Côté histoire, ou plutôt du petit ajout qui fait chaud au cœur, la chasse au trésor permet de connaître un peu plus l’enfance de Jade et son lien avec ce qui deviendra la suite de ses aventures. De plus, cette même chasse au trésor permettra de débloquer des cosmétiques in-game comme un changement d’apparence pour Jade ou Pey’j, ou encore de votre fidèle appareil photo. Vous l’aurez compris, au-delà de faire appel à la nostalgie, cette version Anniversaire sera aussi le point d’orgue pour fournir aux futurs explorateurs de Beyond Good & Evil 2 de bien se préparer à comprendre les différents enjeux de cette galaxie.
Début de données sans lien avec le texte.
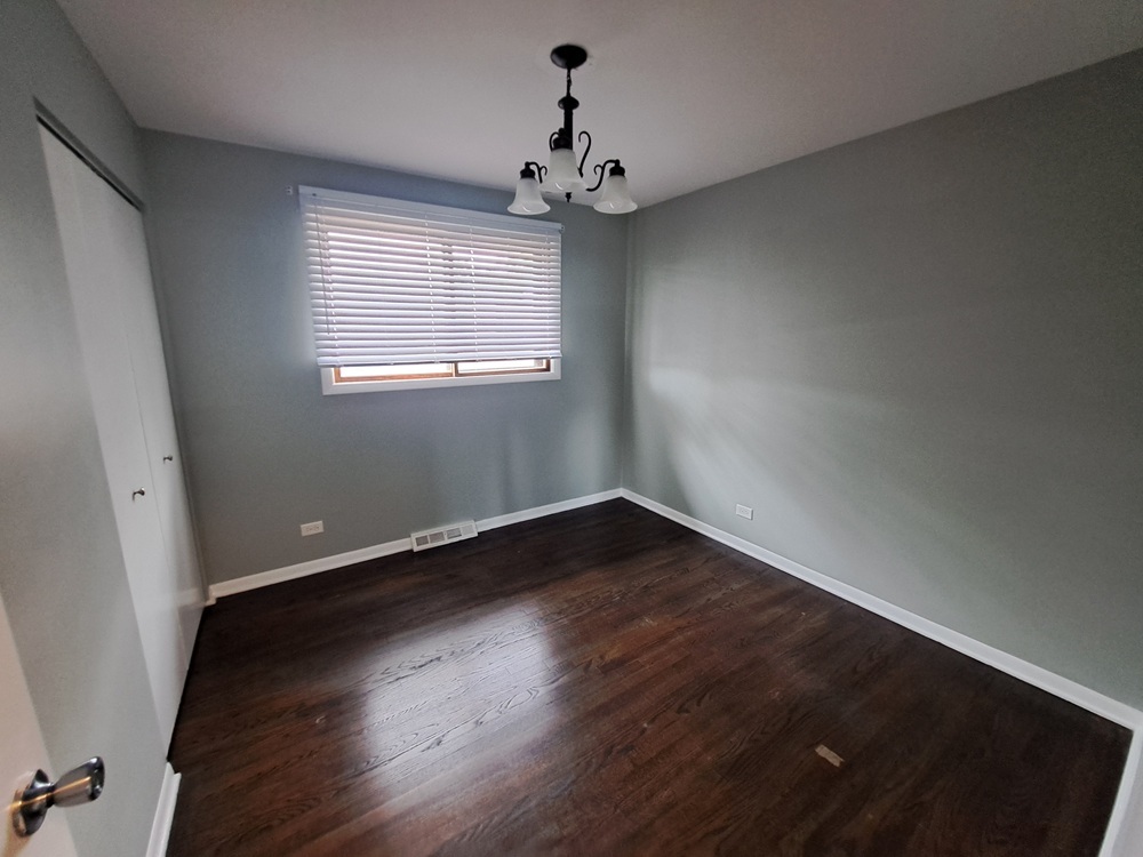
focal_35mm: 13
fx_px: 429
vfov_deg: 89.9
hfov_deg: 106.2
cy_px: 428
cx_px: 572
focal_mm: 1.74
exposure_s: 1/24
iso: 200
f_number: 2.2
Comprendre qui sont les personnages, leurs motivations, mais surtout se familiariser avec son humour parfois un peu forcé, mais qui fait toujours mouche. Si nous devions quand même finir sur une note mitigée, ce serait du point de vue de l’optimisation sur la Switch qui peine temps en temps à suivre la cadence lors de cinématiques, offrant des moments un peu saccadés.
Verdict : 8/10
Ubisoft offre ici une lettre d’amour pour les nostalgiques de Beyond Good & Evil premier du nom, grâce à sa réalisation d’une grande qualité ainsi que l’ajout d’un nouveau mode de jeu qui permet d’en apprendre un peu plus sur le passé de l’héroïne. Que vous soyez novice de cet univers, ou vieux de la vieille, découvrir ou redécouvrir Hillys est un véritable plaisir tant le jeu n’a pas pris une ride, que cela soit dans son écriture, ses personnages ou encore sa bande-son restant de très bonnes factures. On notera parfois des petits détails témoignant du passage du temps, que cela soit dans son gameplay parfois rigide, de ses nombreuses caricatures ou encore de la gestion de certaines cinématiques difficilement optimisées. On ne passera pas non plus à côté du choix d’Ubisoft de supprimer des stores les versions originales et HD qui auraient permis de réaliser pas mal d’économies. Mais tous ces détails ne sont rien comparés à cette sensation du retour à l’âge d’or du jeu vidéo. Une époque où les jeux étaient fun, bien construits, nous présentait des personnages attachants et où tout était encore à faire en termes d’univers et d’histoire. Ainsi, Beyond Good & Evil: 20th Anniversary Edition est un superbe cadeau à offrir ou à s’offrir, tant son prix reste minime (19.99 au lancement) pour un jeu aussi grandiose que lui et permettant d’attendre patiemment de nouvelles informations concernant sa suite. À se procurer sans hésitation.